#### Goal of the exercise:
Retype the passage on John Mantley word for word, starting at "Canadian actor and" and ending at "the vaudeville circuit.".

- Born: John Truman Mantley April 25, 1920 Toronto, Ontario, Canada
- Died: January 14, 2003 (aged 82) Sherman Oaks, California, US
- Spouse: Angela Mantley (1952-2003)

= John Mantley =

Canadian actor and writer

John Truman Mantley (April 25, 1920 – January 14, 2003) was a Canadian theatrical actor, writer, director, screenwriter and producer of the long-running television series, Gunsmoke. He was also Mary Pickford's cousin.

==Family==

Mantley had a sister, eleven years older than himself, who taught dancing well into her eighties. Mantley said that she was "the one born in a (show business) trunk, but strangely enough, I was the one who ended up involved in television and films."

Their father, Cecil Clay Van Manzer, adopted the stage name Clay Mantley. Van Manzer met his wife Violet Petello in 1906 in New York City at the casting of The Convict's Daughter, directed by Maurice Costello. He later wrote playlets which his wife appeared in on the vaudeville circuit.

In later years Van Manzer operated a traveling circus while his wife ran a number of concession stands in a park across the lake from Toronto. Their son John operated the candy booth and at 17 traveled with the carnival, serving as the bingo game barker.

==Childhood==

Reading was Mantley's childhood escape and his dream was to become an actor. While attending St. Catherine's Institute of Vocation School in Toronto, he persuaded a teacher to open a dramatic society, of which he became its first president. "And, therefore", he said, "I got to play the leads in all sorts of marvelous melodramas" in addition to performing as an athlete in high school. He was later president of the Victoria College Dramatic Society, which won international competitions.

#### Collected material:
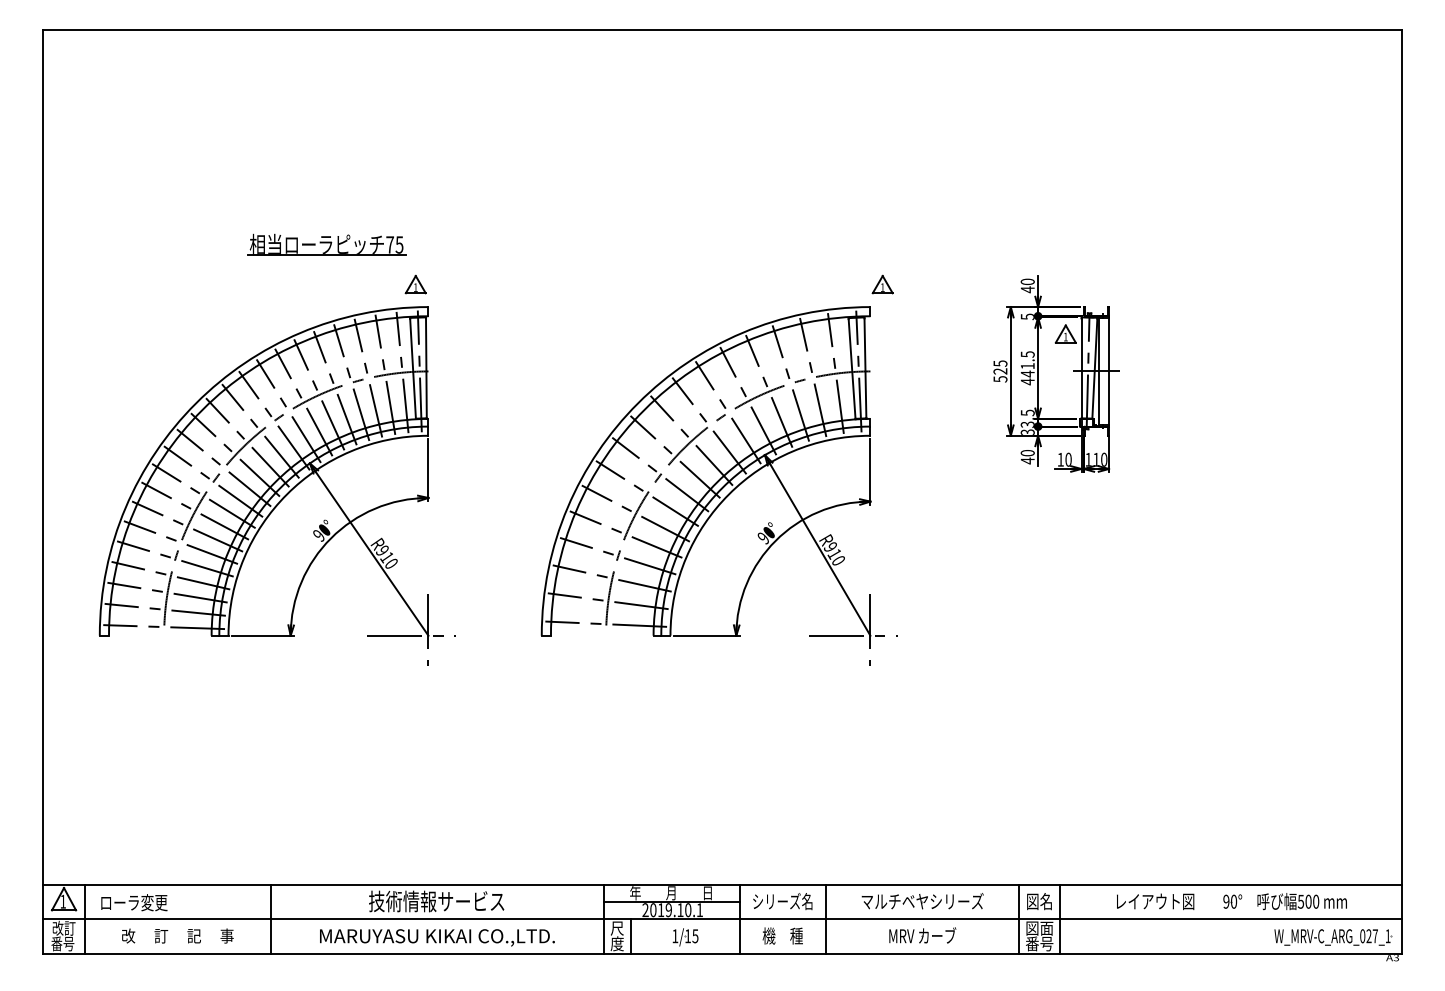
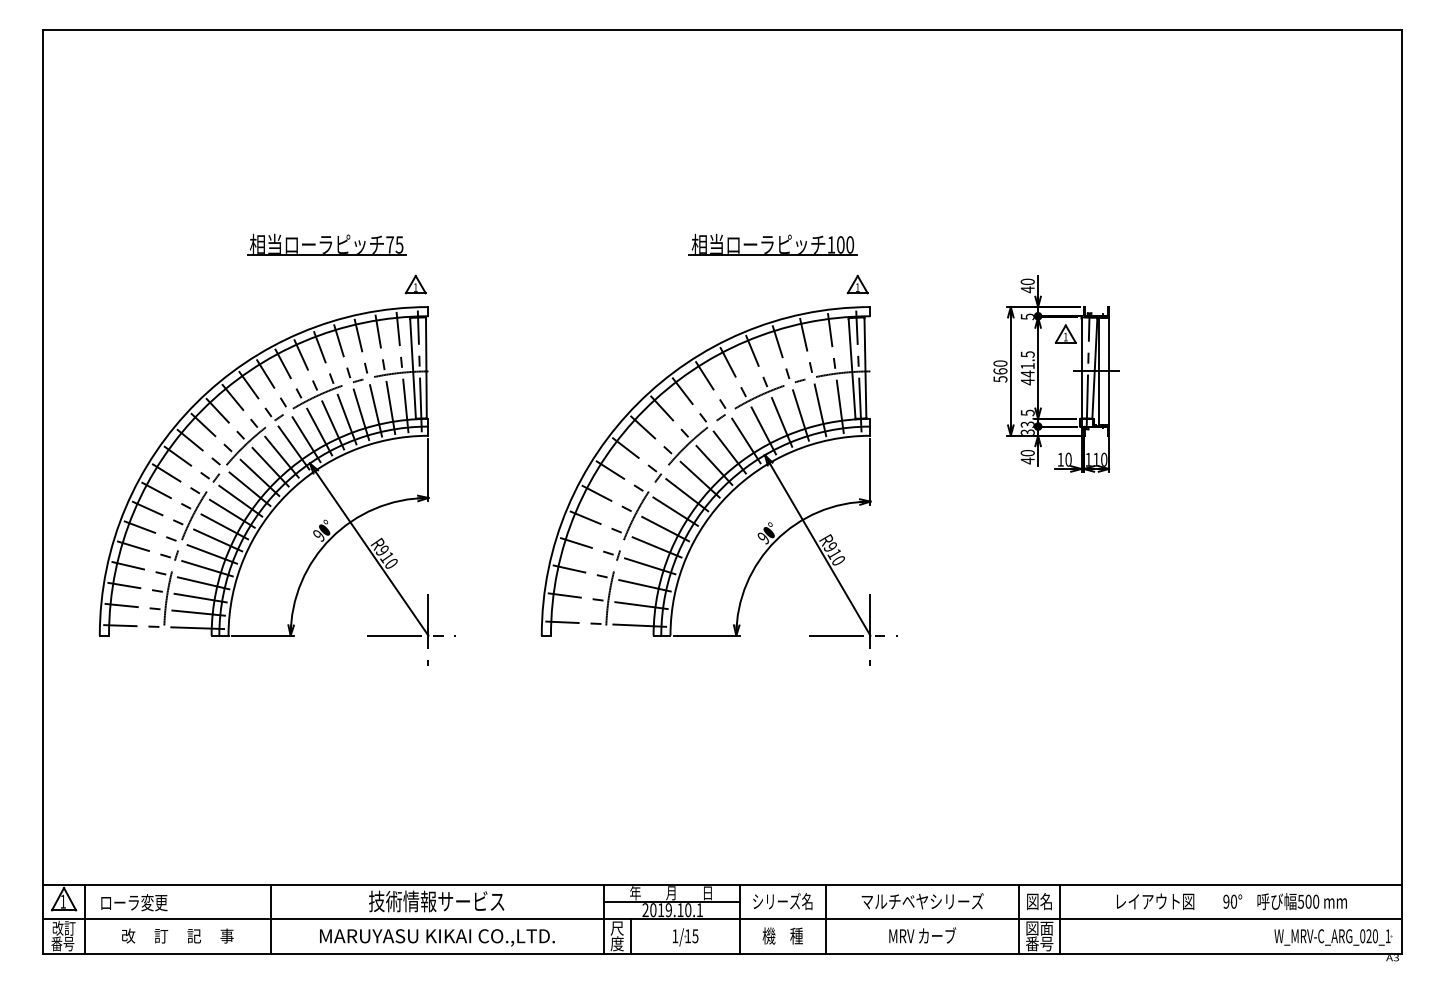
part at (772, 244): none -> present
part at (882, 284) position: (882, 284) -> (857, 284)
text at (1000, 367): 525 -> 560
text at (1374, 936): W_MRV-C_ARG_027_1 -> W_MRV-C_ARG_020_1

#### Exercise output:
Canadian actor and writer

John Truman Mantley (April 25, 1920 – January 14, 2003) was a Canadian theatrical actor, writer, director, screenwriter and producer of the long-running television series, Gunsmoke. He was also Mary Pickford's cousin.

==Family==

Mantley had a sister, eleven years older than himself, who taught dancing well into her eighties. Mantley said that she was "the one born in a (show business) trunk, but strangely enough, I was the one who ended up involved in television and films."

Their father, Cecil Clay Van Manzer, adopted the stage name Clay Mantley. Van Manzer met his wife Violet Petello in 1906 in New York City at the casting of The Convict's Daughter, directed by Maurice Costello. He later wrote playlets which his wife appeared in on the vaudeville circuit.